The input START
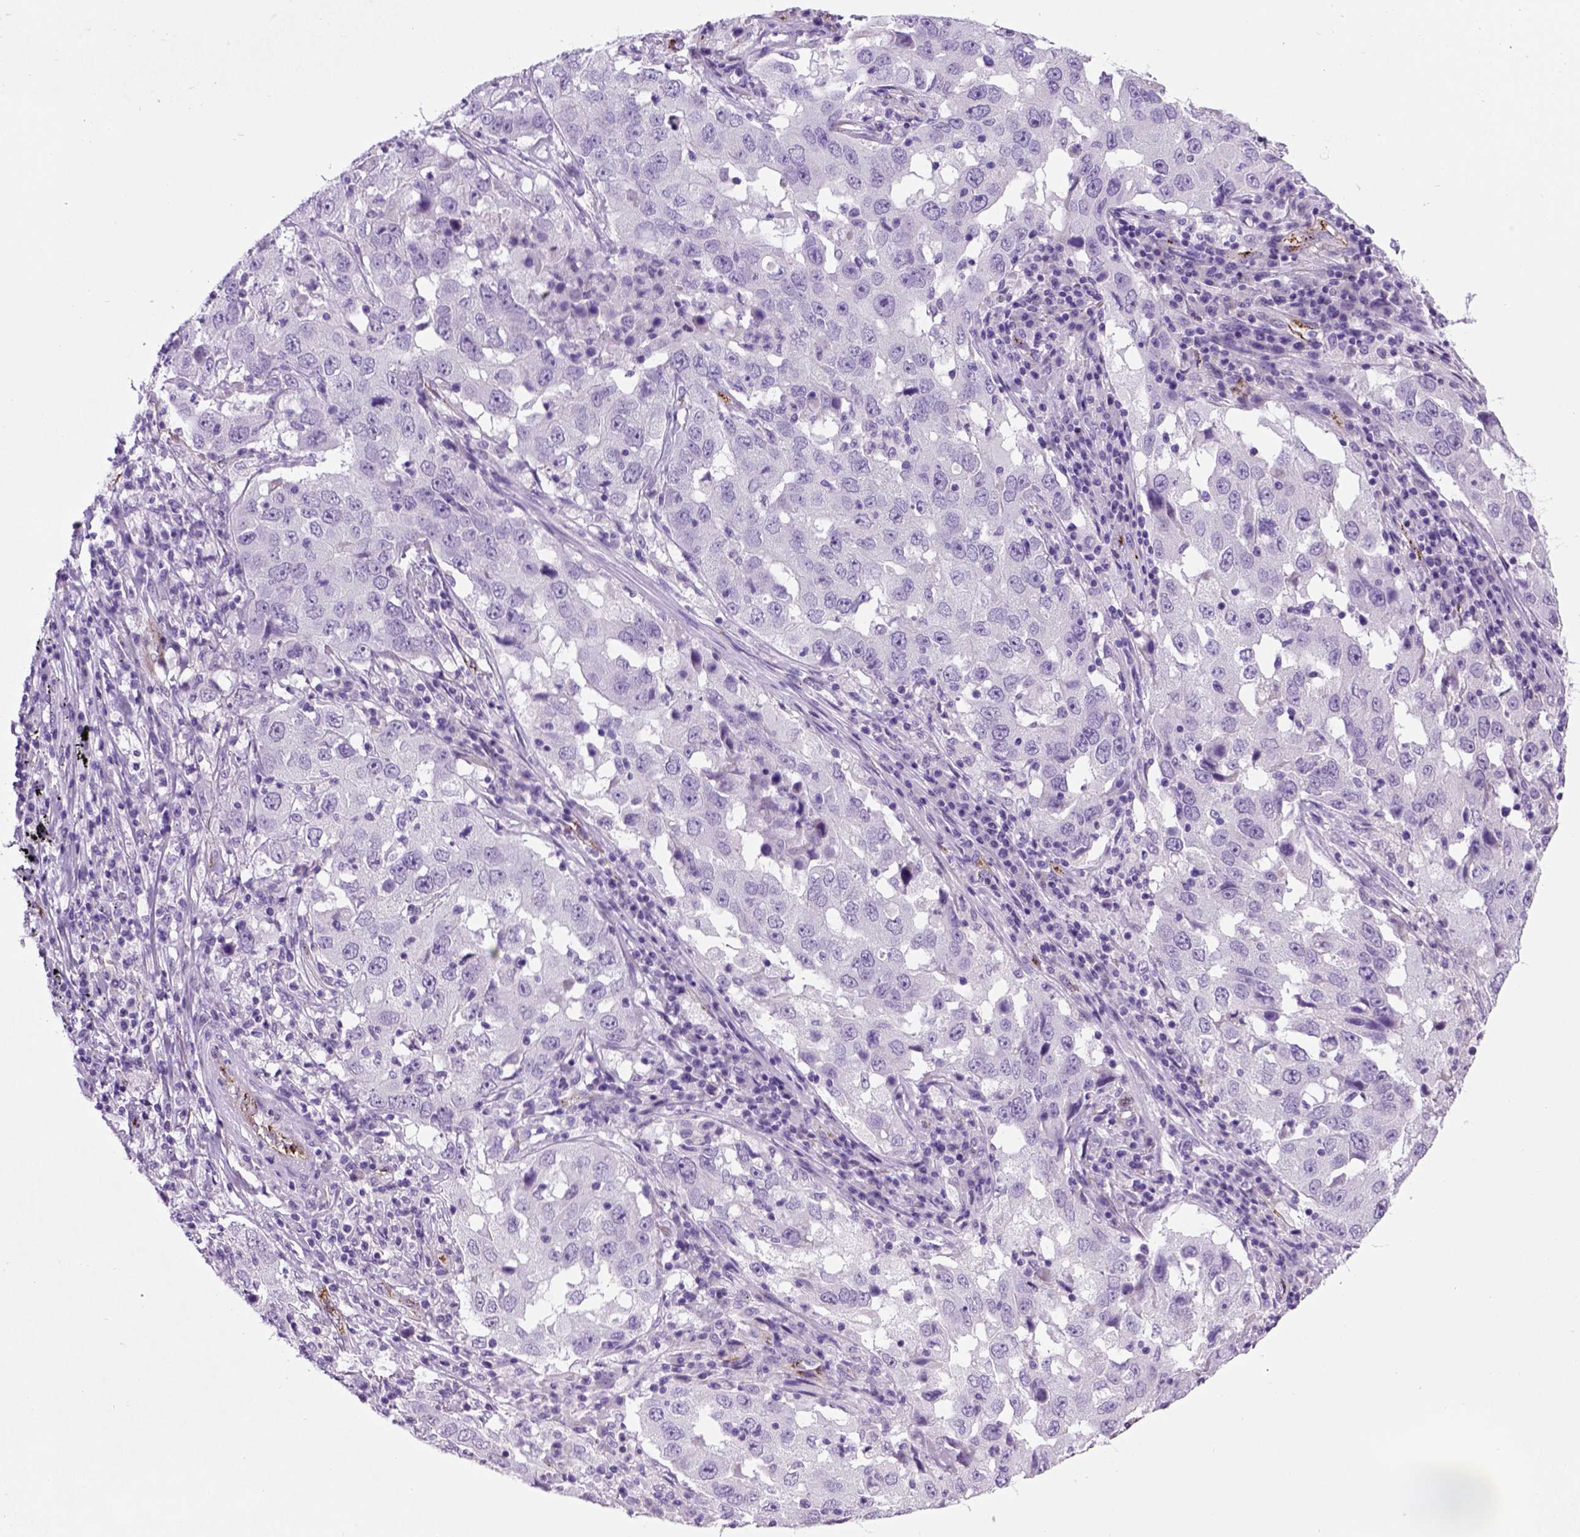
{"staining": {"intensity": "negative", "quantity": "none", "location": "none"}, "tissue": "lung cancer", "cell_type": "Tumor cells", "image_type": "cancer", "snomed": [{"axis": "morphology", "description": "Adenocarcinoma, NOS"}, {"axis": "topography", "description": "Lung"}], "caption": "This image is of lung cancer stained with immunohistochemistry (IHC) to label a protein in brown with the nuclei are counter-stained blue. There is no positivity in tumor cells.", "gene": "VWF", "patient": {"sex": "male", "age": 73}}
The input END
The input START
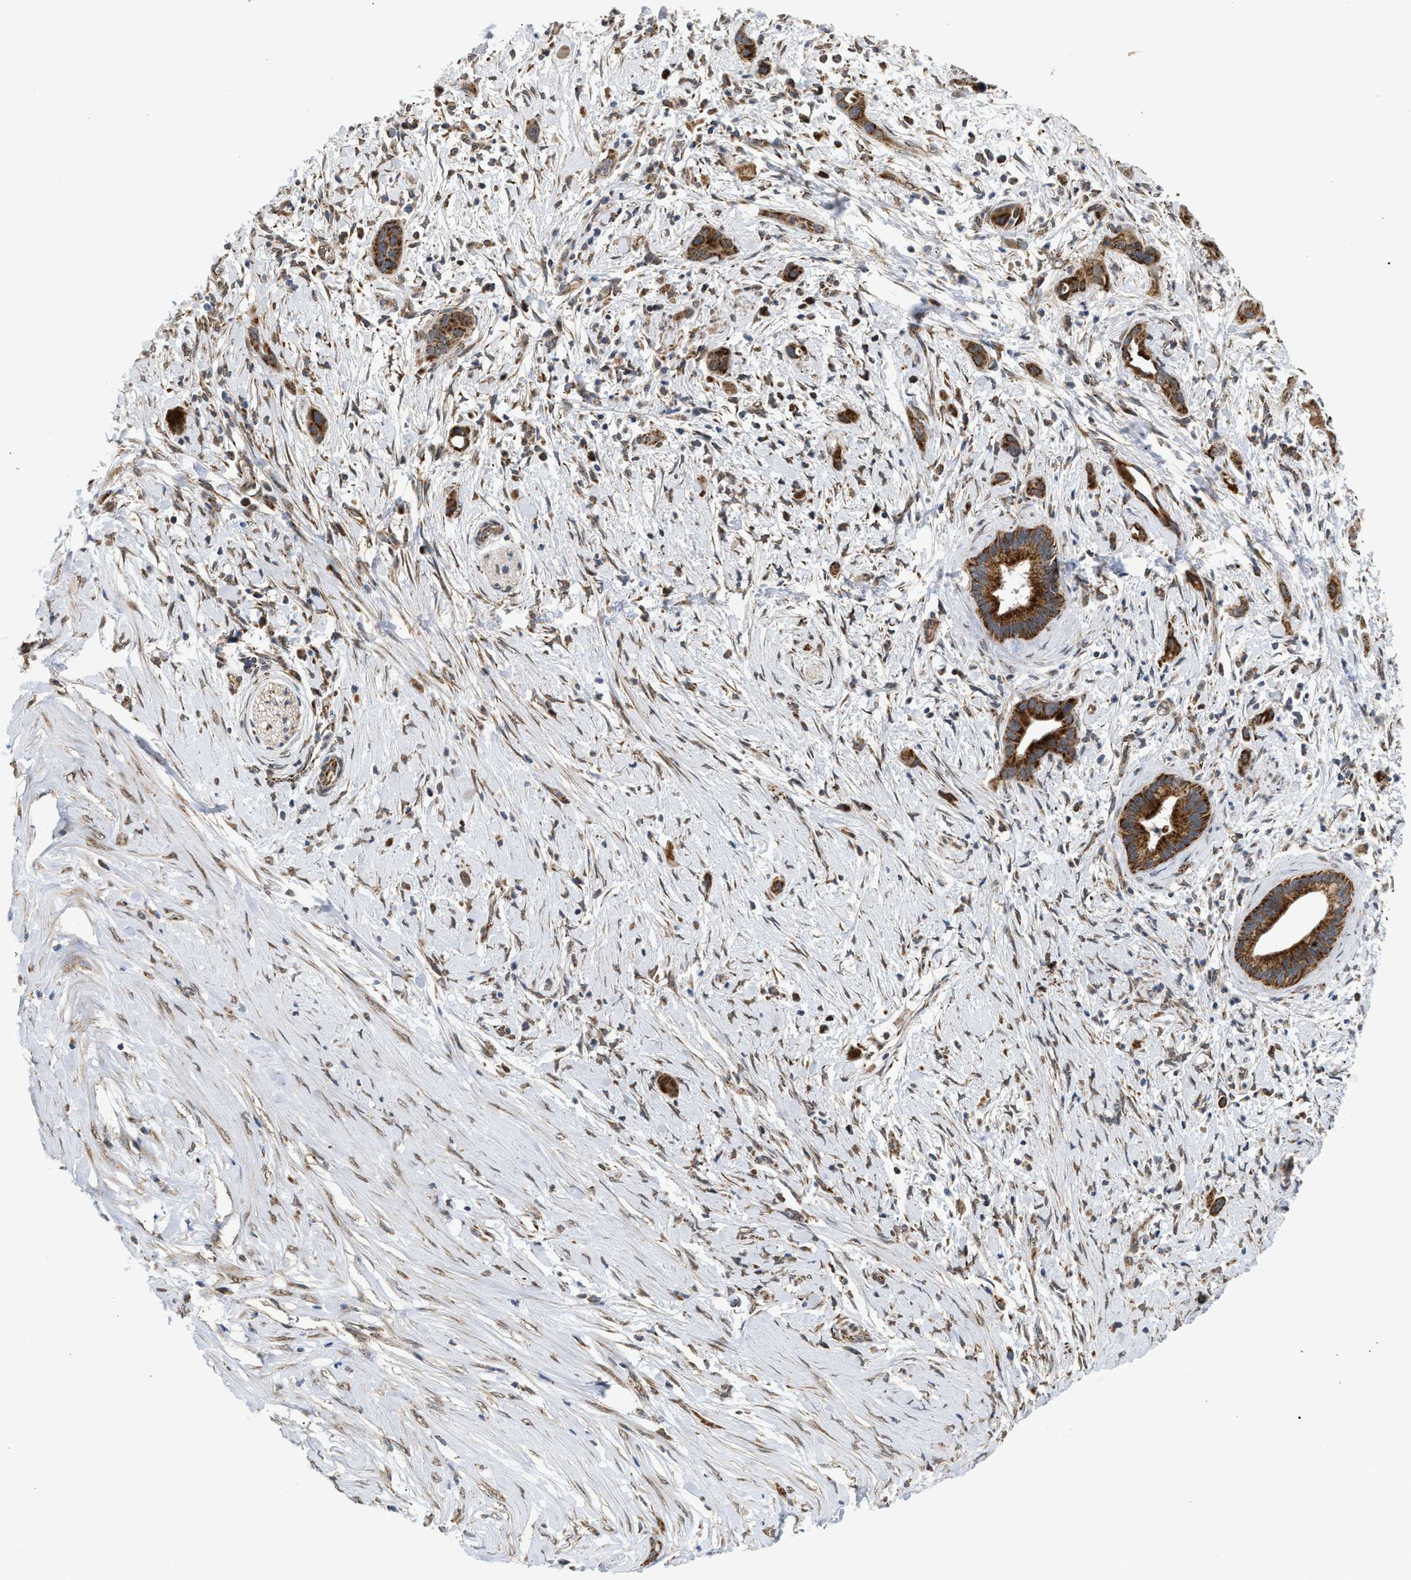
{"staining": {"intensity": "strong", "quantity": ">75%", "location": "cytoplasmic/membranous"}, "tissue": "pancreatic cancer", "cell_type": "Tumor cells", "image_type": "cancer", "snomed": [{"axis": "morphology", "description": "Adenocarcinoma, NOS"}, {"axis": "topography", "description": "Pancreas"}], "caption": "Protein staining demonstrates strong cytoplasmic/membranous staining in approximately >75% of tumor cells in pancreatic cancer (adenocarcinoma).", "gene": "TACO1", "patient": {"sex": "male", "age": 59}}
The input END
The input START
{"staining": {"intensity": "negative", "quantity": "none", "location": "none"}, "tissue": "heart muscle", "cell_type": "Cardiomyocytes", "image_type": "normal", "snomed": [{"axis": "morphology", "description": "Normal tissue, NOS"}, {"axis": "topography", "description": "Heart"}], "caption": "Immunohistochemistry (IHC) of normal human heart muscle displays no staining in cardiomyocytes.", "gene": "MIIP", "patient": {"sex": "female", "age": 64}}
The input END
## About this task
The answer should be a bare number: how many lines of the material above include "none".

## Answer to this exercise
2